**Task to carry out**
Continue the forum discussion below about how drummers treat and care for their drum kits, starting right after its last sentence.
-- Passage provided follows --
This means that they don't understand some of the basic concepts behind putting a drumset together, such as the rack toms not actually resting on the kick drum, or where the hi-hat and bass drum pedals are supposed to go. And we see plenty of evidence on Craigslist that beginning drummers are not getting this info either.

Whereas learning almost every other musical instrument involves lessons and serious attempts at self-education about the instrument, drummers are the most likely to pick up the sticks and start mechanically trying to reproduce what they see and hear without understanding the musical depth of the instrument. I mean, you just hit the things, right?

And so the drums get treated as disposable furniture. I tell the story often of a distinguished older gentleman who played drums occasionally for a church I attended in California. He owned a beautiful, pristine set of Pearl drums in a deep ocean blue lacquer with the grain showing. They were marvelous drums, and as I recall, one of the higher-priced lines of the day, not Exports or Visions or anything like that. I played them once, and for someone who doesn't care for Pearls, I can admit they were quite nice. One day there was a wedding in the sanctuary, and the church staff took all the musical instruments and equipment off the stage without telling the worship team. This poor guy's beautiful drums were thrown pell-mell into the chorus room, and then a handful of the black metal Manhasset music stands were actually shoved into the corner against them. When we pulled that set out of the chorus room, there were deep gouges and scrapes all over the shells. That man cried as he packed his drums out of the church and left, never to return.

At the same church, I seem to remember the youth group breaking every head on another drumset by pounding on them with mop and plunger handles.

It's disturbing, it's frustrating, and it's very unfortunate; but until more drummers take the time to learn their instruments with craft and style, and dispel the "but you just hit them!" stereotype, expect to see it as much as you do today.


Gold Member
well at least i take care of my stuff. thats all that matters to me. it is sad when u see some with a trashed kit and wonder if the owner knew how rare/awesome the kit really is. smh. my kit is only 3/4 years old (built 09) and some of the drums still have dw tags on them.


Gold Member
Have to say I think I'm probably in a minority.

I perhaps broadly look after them in the sense of giving them a wipe down occasionally.
-- Passage provided concluded --
-- Given entries follows --
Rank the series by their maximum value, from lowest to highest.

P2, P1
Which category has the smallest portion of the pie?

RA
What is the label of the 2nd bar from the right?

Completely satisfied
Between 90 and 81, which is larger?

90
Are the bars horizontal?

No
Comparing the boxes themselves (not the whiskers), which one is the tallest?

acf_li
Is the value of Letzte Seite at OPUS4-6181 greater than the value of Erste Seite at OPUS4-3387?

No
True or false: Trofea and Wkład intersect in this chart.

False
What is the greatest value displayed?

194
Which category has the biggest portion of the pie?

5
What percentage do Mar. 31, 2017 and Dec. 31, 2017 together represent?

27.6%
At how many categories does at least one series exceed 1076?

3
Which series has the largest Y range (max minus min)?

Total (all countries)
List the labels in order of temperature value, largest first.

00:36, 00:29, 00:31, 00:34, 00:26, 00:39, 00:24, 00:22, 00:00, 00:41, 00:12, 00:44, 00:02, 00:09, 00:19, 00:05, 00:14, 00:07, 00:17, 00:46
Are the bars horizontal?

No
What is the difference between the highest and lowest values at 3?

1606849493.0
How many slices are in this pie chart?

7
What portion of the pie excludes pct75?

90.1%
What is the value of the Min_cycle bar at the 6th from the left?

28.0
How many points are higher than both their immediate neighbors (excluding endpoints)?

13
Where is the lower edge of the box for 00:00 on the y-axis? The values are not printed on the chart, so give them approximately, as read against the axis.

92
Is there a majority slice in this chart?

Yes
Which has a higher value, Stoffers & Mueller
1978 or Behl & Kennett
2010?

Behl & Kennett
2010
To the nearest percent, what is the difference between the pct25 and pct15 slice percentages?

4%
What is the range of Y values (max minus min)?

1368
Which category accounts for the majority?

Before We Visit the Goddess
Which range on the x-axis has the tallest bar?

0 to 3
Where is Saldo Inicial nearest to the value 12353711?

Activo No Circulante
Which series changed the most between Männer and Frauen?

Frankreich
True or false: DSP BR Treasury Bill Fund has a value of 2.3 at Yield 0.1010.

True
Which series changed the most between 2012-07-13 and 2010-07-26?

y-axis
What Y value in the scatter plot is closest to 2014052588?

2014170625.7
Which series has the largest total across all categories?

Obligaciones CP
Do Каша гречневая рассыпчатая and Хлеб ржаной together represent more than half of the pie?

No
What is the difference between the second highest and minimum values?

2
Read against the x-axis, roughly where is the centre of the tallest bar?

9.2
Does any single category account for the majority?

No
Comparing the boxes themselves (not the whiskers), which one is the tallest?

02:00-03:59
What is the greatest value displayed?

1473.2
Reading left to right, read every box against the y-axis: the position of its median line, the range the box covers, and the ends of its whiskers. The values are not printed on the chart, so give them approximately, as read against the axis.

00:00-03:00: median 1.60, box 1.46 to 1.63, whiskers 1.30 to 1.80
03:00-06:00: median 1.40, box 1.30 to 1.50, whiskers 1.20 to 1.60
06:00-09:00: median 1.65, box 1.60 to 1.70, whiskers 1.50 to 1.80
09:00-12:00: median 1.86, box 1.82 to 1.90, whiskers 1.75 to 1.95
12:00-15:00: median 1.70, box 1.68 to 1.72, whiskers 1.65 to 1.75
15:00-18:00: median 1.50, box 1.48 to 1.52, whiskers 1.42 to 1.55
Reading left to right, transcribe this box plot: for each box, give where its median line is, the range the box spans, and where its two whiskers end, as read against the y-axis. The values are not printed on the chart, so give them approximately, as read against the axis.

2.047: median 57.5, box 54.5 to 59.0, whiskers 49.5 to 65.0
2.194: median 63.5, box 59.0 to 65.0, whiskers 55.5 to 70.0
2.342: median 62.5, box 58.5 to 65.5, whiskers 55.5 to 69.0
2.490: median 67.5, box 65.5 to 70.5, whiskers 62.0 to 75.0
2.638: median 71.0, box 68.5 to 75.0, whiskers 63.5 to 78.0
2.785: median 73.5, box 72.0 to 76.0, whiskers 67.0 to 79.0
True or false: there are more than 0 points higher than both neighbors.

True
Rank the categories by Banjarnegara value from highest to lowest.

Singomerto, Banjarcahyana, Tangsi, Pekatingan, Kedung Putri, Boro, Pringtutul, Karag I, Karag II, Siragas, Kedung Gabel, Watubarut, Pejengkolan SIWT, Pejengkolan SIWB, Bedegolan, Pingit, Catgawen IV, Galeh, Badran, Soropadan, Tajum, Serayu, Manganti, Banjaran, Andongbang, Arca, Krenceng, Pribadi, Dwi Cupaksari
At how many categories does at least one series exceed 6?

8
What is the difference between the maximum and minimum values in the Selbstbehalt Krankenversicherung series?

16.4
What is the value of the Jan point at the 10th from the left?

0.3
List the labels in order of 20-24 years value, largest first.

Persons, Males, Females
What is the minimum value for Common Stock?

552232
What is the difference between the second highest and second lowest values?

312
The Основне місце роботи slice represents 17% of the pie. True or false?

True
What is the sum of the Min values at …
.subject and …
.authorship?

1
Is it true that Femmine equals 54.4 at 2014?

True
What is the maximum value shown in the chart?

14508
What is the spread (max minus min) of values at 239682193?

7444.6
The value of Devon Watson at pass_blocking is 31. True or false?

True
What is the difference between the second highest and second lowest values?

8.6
-- Given entries concluded --
**Task output**
But, polishing. Cleaning lugs. Christ alive, no thank you, there's beer and pop to quaff.


Platinum Member
For that matter ..... why do people leave their Christmas lights up all year long? Or drive around with primer colored body panels on their cars? Etc., etc., etc.​
Not everyone thinks the same.​

Anon La Ply

As Harry said, different people, different priorities.

Al, the cartoonist must have used a "tom angles" cocktail kit from Craiglist as a model - funny!



Platinum Member
I look after my gear, but if you are buying second hand stuff, dont complain. Its probably cheaper because its not in good nick. If you have seen the kit and dont like the fact its in poor condition, dont buy it.


Platinum Member
I used cases for the first 2 or 3 kits I bought new and it was good because the drums were in mint condition when I sold them off after a few years. But man, that was a lot of extra work. I saw other drummers moving their kits around without cases and was jealous how much easier and less time consuming schlepping gear was for them.

So the last kit I bought I got w/o cases (almost 15 years ago now). I didn't skip the cases because I couldn't afford them, but because I was sick of dealing with them. I'm still careful with the drums and don't abuse them (define abuse!), but they've acquired a fair amount of rash and acne that they wouldn't have otherwise if they were in cases for every move. But you know what? I'm okay with that and don't regret it at all. These drums suit me perfectly and I'm not freaked out about taking them out and actually using them. Funny I worry about the heads more than the drums!

My snares still ride in SKBs and I'm most careful with my cymbals, but kicks and toms ... meh, doesn't seem worth all the extra effort.